- **Assigned task**
Return every line below as is, leaving out the pictures.

- **Source data**
★ ★ ★ ★

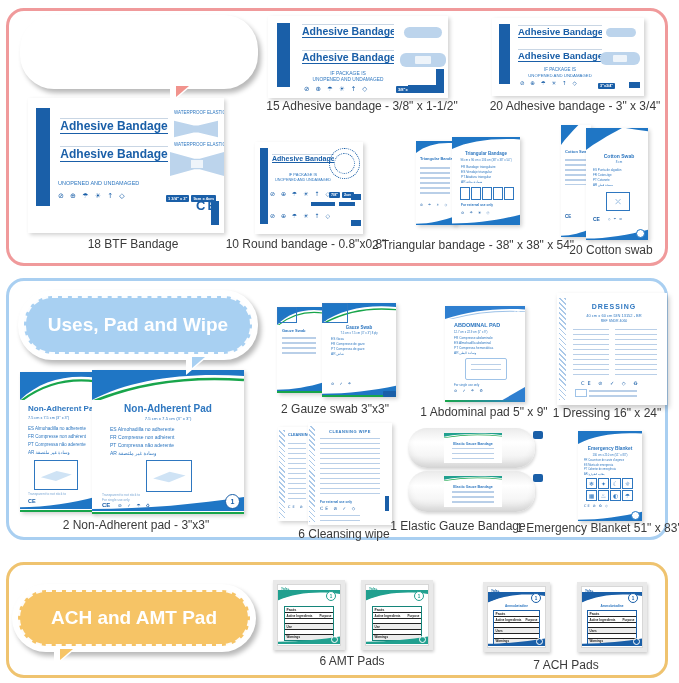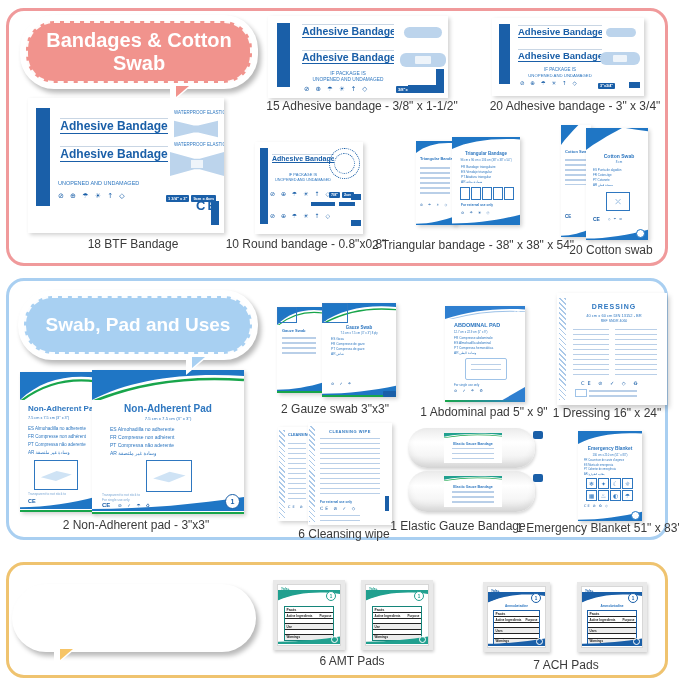--- a/index.html
+++ b/index.html
@@ -75,7 +75,6 @@
 <div class="frame" style="left:6px;top:562px;width:656px;height:110px;border:3px solid var(--yellb)"></div>
 
 <div class="bubble" style="left:20px;top:15px;width:226px;height:62px">
-  <div class="bubble-in" style="background:var(--pink);font-size:20px">Bandages &amp; Cotton Swab</div>
   <div class="tailw" style="bottom:-15px;left:150px"></div>
   <div class="taili" style="bottom:-8px;left:156px;border-color:var(--pink) transparent transparent transparent"></div>
 </div>

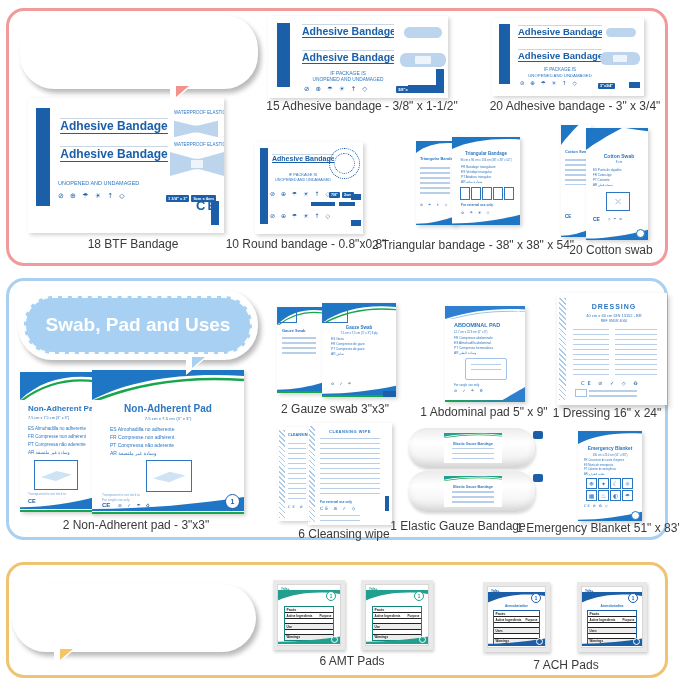--- a/index.html
+++ b/index.html
@@ -79,7 +79,7 @@
   <div class="taili" style="bottom:-8px;left:156px;border-color:var(--pink) transparent transparent transparent"></div>
 </div>
 <div class="bubble" style="left:18px;top:290px;width:228px;height:58px">
-  <div class="bubble-in" style="background:var(--bluebub);font-size:19px">Swab, Pad and Uses</div>
+  <div class="bubble-in" style="background:var(--bluebub);font-size:19px">Uses, Pad and Wipe</div>
   <div class="tailw" style="bottom:-15px;left:168px"></div>
   <div class="taili" style="bottom:-8px;left:174px;border-color:var(--bluebub) transparent transparent transparent"></div>
 </div>

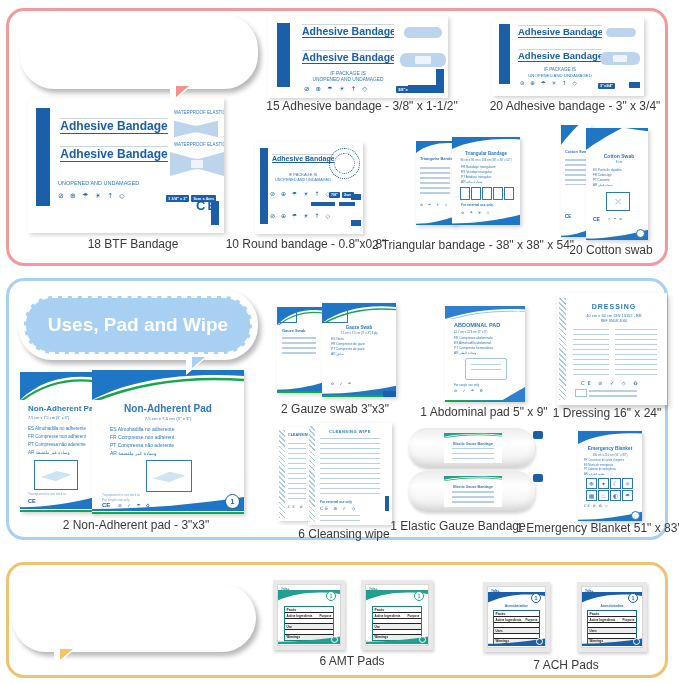--- a/index.html
+++ b/index.html
@@ -84,6 +84,7 @@
   <div class="taili" style="bottom:-8px;left:174px;border-color:var(--bluebub) transparent transparent transparent"></div>
 </div>
 <div class="bubble" style="left:12px;top:584px;width:232px;height:56px">
+  <div class="bubble-in" style="background:var(--yell);font-size:19px">ACH and AMT Pad</div>
   <div class="tailw" style="bottom:-15px;left:42px"></div>
   <div class="taili" style="bottom:-8px;left:48px;border-color:var(--yell) transparent transparent transparent"></div>
 </div>

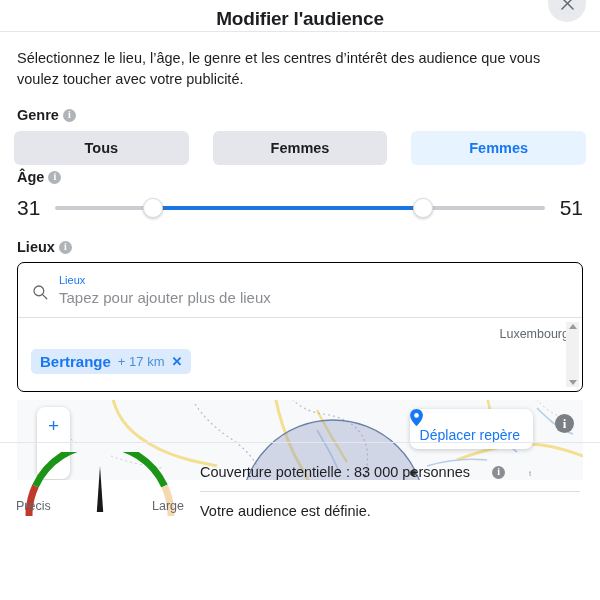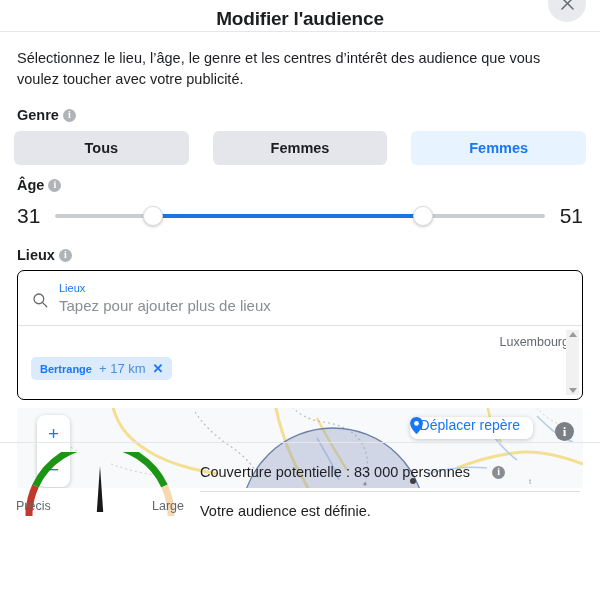--- a/index.html
+++ b/index.html
@@ -74,7 +74,7 @@
   .gender-btn.selected { background: #e7f3ff; color: #1877f2; }
 
   
-  #age-label { margin-top: 12px; }
+  #age-label { margin-top: 4px; }
   .age-row {
     display: flex; align-items: center; gap: 0;
     padding: 10px 17px 0 17px;

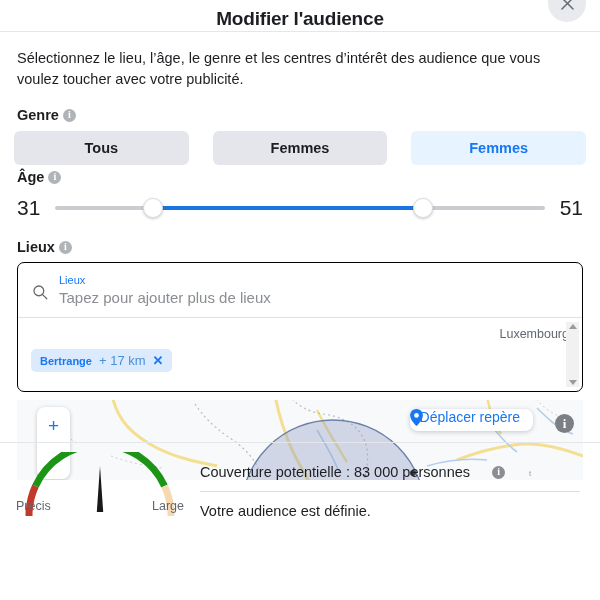--- a/index.html
+++ b/index.html
@@ -143,7 +143,7 @@
     padding: 4px 9px; margin-top: 7px;
     cursor: pointer;
   }
-  .chip-name { font-size: 11px; font-weight: bold; color: #1877f2; }
+  .chip-name { font-size: 15px; font-weight: bold; color: #1877f2; }
   .chip-radius { font-size: 13px; color: #4a90d9; }
   .chip-x { font-size: 13px; color: #1877f2; font-weight: bold; line-height: 1; }
 

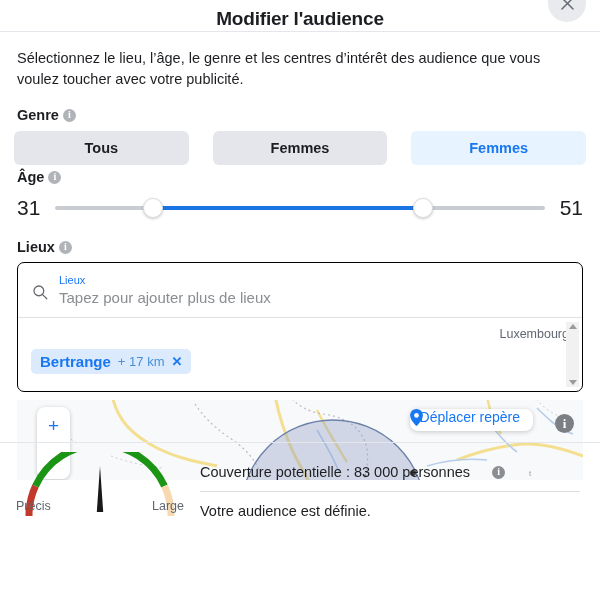--- a/index.html
+++ b/index.html
@@ -184,7 +184,7 @@
     position: absolute; right: 50px; top: 9px;
     background: #fff; border-radius: 8px;
     box-shadow: 0 1px 5px rgba(0,0,0,.2);
-    padding: 0 13px 6px 10px;
+    padding: 18px 13px 6px 10px;
     display: flex; align-items: center; gap: 7px;
     cursor: pointer; border: none;
   }

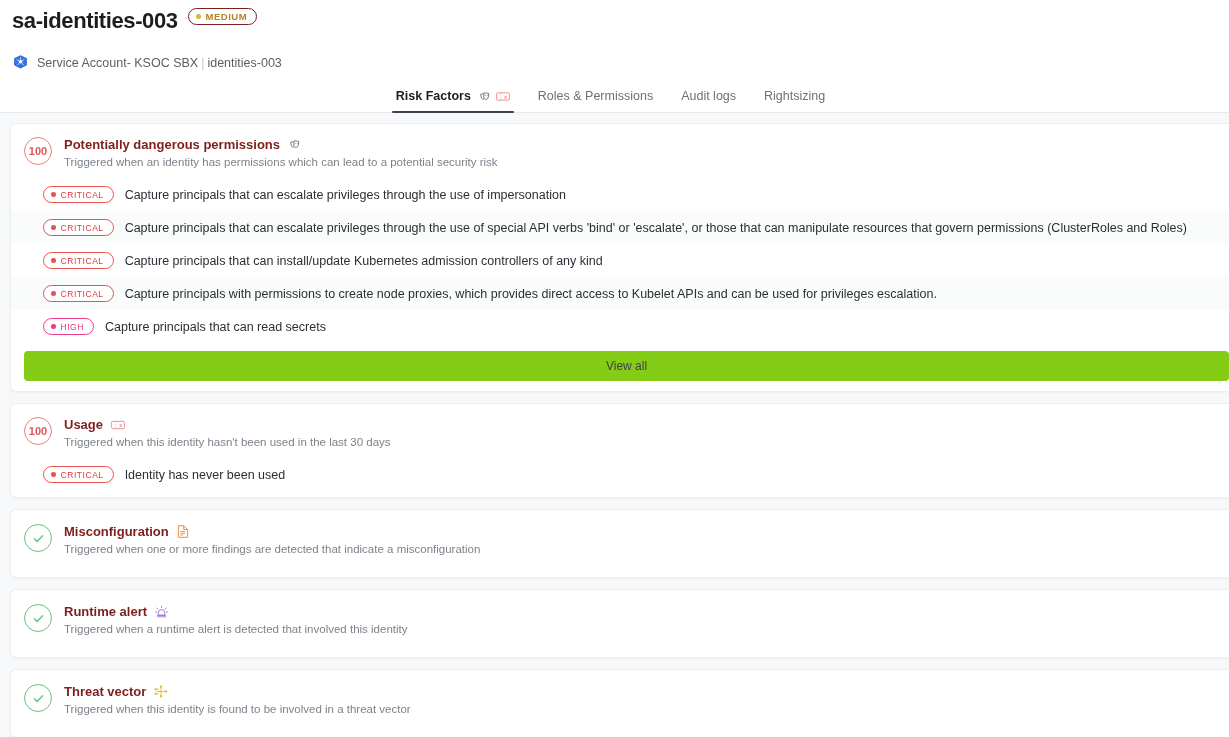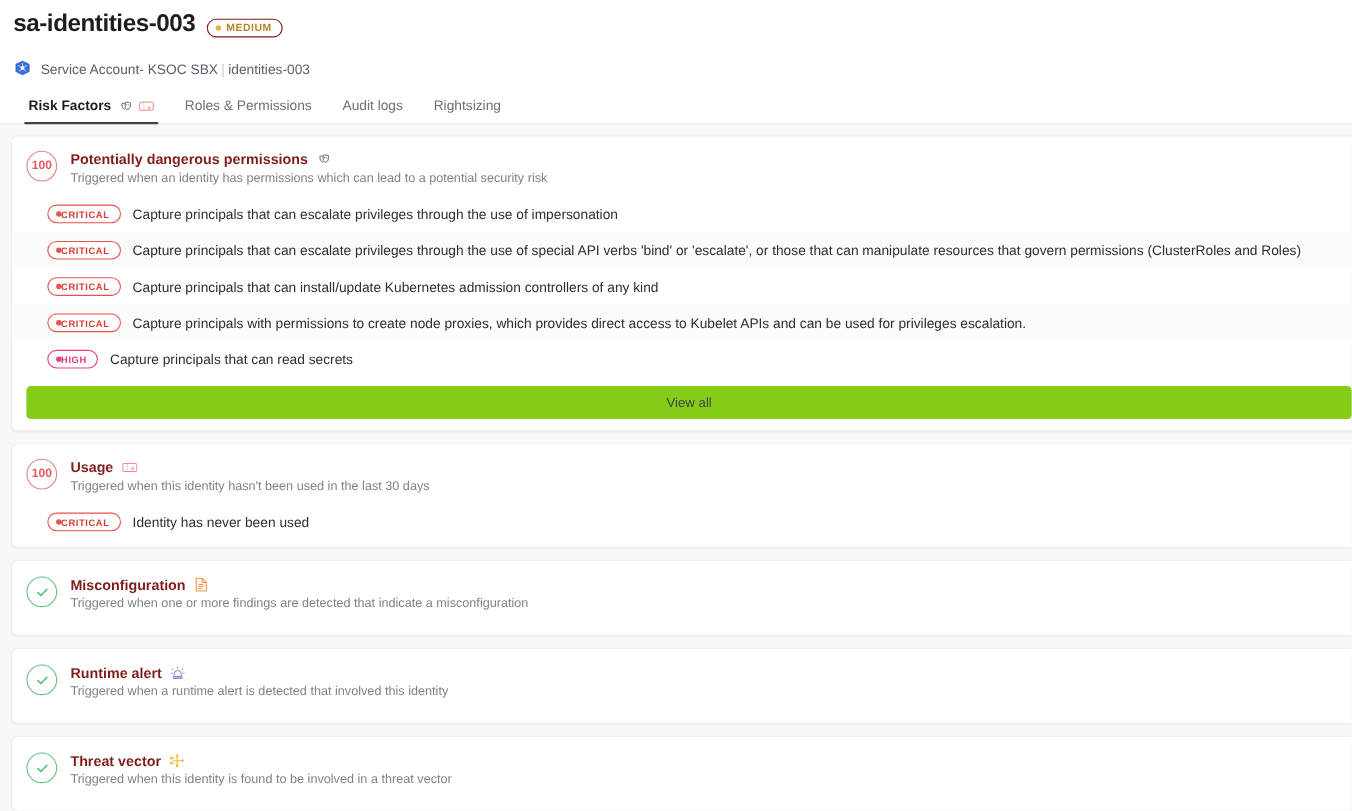--- a/index.html
+++ b/index.html
@@ -18,7 +18,7 @@
   }
   .title-row {
     display: flex;
-    align-items: flex-end;
+    align-items: flex-start;
     gap: 10px;
   }
   .page-title {

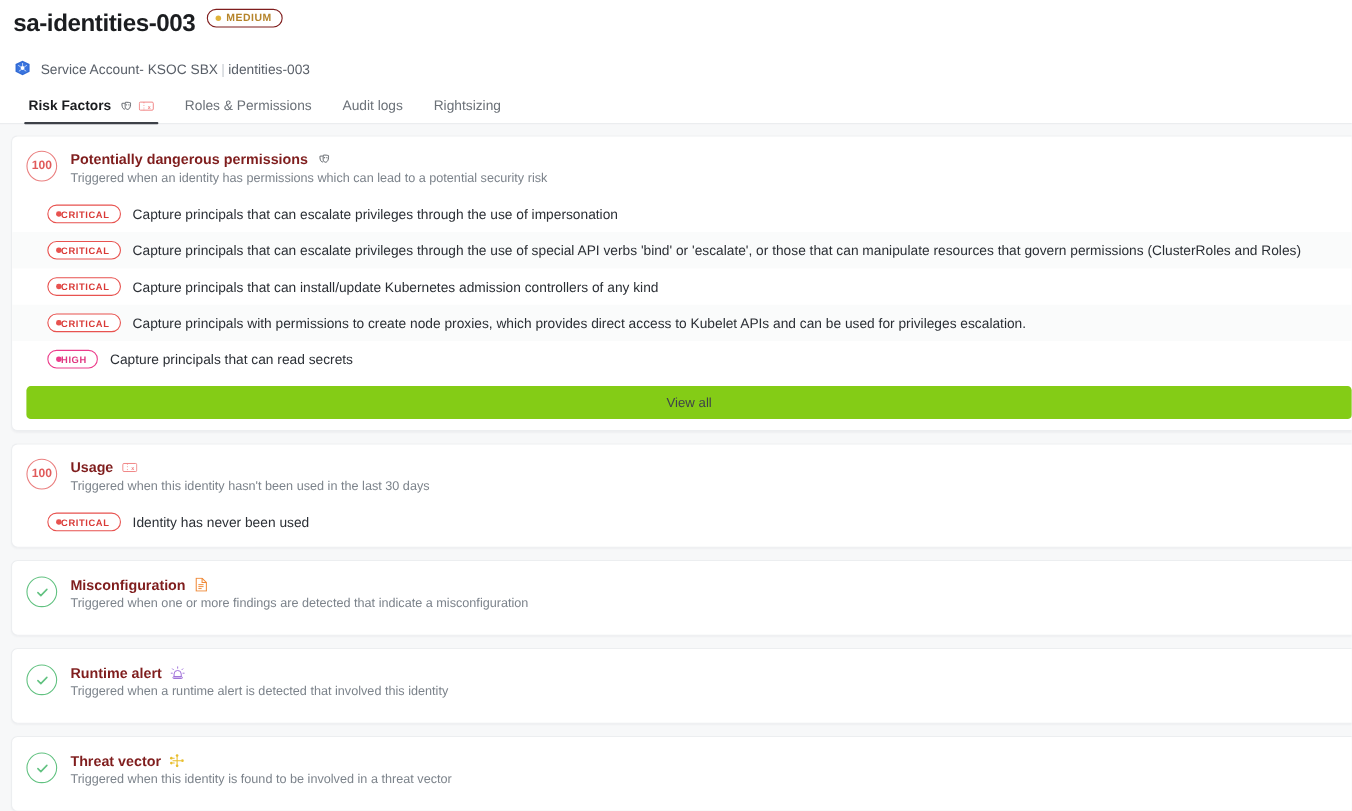--- a/index.html
+++ b/index.html
@@ -70,6 +70,7 @@
     padding-left: 12px;
     margin-left: -12px;
     padding-right: 20px;
+    justify-content: center;
   }
   .tab {
     position: relative;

★ ★ ★ ★

- **Result of this task**
--- a/index.html
+++ b/index.html
@@ -75,7 +75,6 @@
 <div class="frame" style="left:6px;top:562px;width:656px;height:110px;border:3px solid var(--yellb)"></div>
 
 <div class="bubble" style="left:20px;top:15px;width:226px;height:62px">
-  <div class="bubble-in" style="background:var(--pink);font-size:20px">Bandages &amp; Cotton Swab</div>
   <div class="tailw" style="bottom:-15px;left:150px"></div>
   <div class="taili" style="bottom:-8px;left:156px;border-color:var(--pink) transparent transparent transparent"></div>
 </div>

--- a/index.html
+++ b/index.html
@@ -79,7 +79,7 @@
   <div class="taili" style="bottom:-8px;left:156px;border-color:var(--pink) transparent transparent transparent"></div>
 </div>
 <div class="bubble" style="left:18px;top:290px;width:228px;height:58px">
-  <div class="bubble-in" style="background:var(--bluebub);font-size:19px">Swab, Pad and Uses</div>
+  <div class="bubble-in" style="background:var(--bluebub);font-size:19px">Uses, Pad and Wipe</div>
   <div class="tailw" style="bottom:-15px;left:168px"></div>
   <div class="taili" style="bottom:-8px;left:174px;border-color:var(--bluebub) transparent transparent transparent"></div>
 </div>

--- a/index.html
+++ b/index.html
@@ -84,6 +84,7 @@
   <div class="taili" style="bottom:-8px;left:174px;border-color:var(--bluebub) transparent transparent transparent"></div>
 </div>
 <div class="bubble" style="left:12px;top:584px;width:232px;height:56px">
+  <div class="bubble-in" style="background:var(--yell);font-size:19px">ACH and AMT Pad</div>
   <div class="tailw" style="bottom:-15px;left:42px"></div>
   <div class="taili" style="bottom:-8px;left:48px;border-color:var(--yell) transparent transparent transparent"></div>
 </div>

--- a/index.html
+++ b/index.html
@@ -74,7 +74,7 @@
   .gender-btn.selected { background: #e7f3ff; color: #1877f2; }
 
   
-  #age-label { margin-top: 12px; }
+  #age-label { margin-top: 4px; }
   .age-row {
     display: flex; align-items: center; gap: 0;
     padding: 10px 17px 0 17px;

--- a/index.html
+++ b/index.html
@@ -143,7 +143,7 @@
     padding: 4px 9px; margin-top: 7px;
     cursor: pointer;
   }
-  .chip-name { font-size: 11px; font-weight: bold; color: #1877f2; }
+  .chip-name { font-size: 15px; font-weight: bold; color: #1877f2; }
   .chip-radius { font-size: 13px; color: #4a90d9; }
   .chip-x { font-size: 13px; color: #1877f2; font-weight: bold; line-height: 1; }
 

--- a/index.html
+++ b/index.html
@@ -184,7 +184,7 @@
     position: absolute; right: 50px; top: 9px;
     background: #fff; border-radius: 8px;
     box-shadow: 0 1px 5px rgba(0,0,0,.2);
-    padding: 0 13px 6px 10px;
+    padding: 18px 13px 6px 10px;
     display: flex; align-items: center; gap: 7px;
     cursor: pointer; border: none;
   }

--- a/index.html
+++ b/index.html
@@ -18,7 +18,7 @@
   }
   .title-row {
     display: flex;
-    align-items: flex-end;
+    align-items: flex-start;
     gap: 10px;
   }
   .page-title {

--- a/index.html
+++ b/index.html
@@ -70,6 +70,7 @@
     padding-left: 12px;
     margin-left: -12px;
     padding-right: 20px;
+    justify-content: center;
   }
   .tab {
     position: relative;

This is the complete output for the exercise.